:: What to work on ::
For the records that follow, work out how many lines include "מאובטחת" and give only that count.

(Records from a dataset)
________

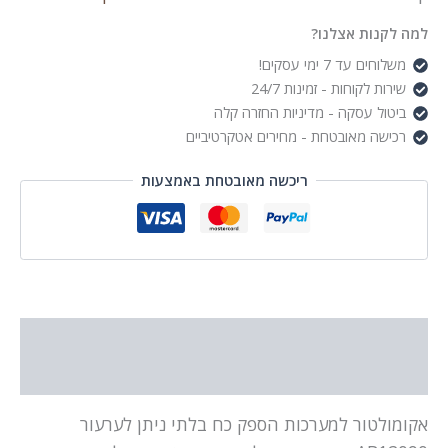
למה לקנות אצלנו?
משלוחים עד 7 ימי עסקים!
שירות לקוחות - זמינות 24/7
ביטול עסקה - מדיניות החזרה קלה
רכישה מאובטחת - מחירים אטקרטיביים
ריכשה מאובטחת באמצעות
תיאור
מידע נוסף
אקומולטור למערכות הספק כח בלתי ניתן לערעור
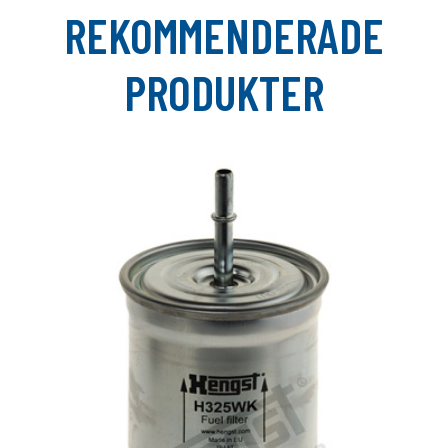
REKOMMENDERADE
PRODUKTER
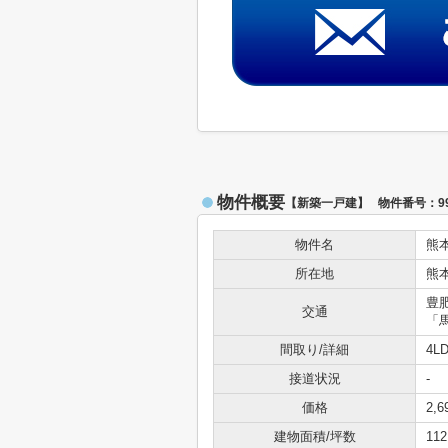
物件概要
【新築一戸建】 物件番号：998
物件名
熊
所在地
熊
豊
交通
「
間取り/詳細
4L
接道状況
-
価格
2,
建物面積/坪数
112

________

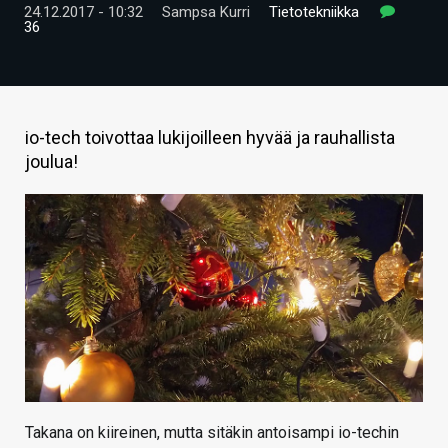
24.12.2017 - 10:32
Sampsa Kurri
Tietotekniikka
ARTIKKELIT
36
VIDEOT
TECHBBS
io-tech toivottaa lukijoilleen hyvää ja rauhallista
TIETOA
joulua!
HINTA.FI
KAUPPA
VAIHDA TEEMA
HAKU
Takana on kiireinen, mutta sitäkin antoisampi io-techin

________

:: Output for this task ::
2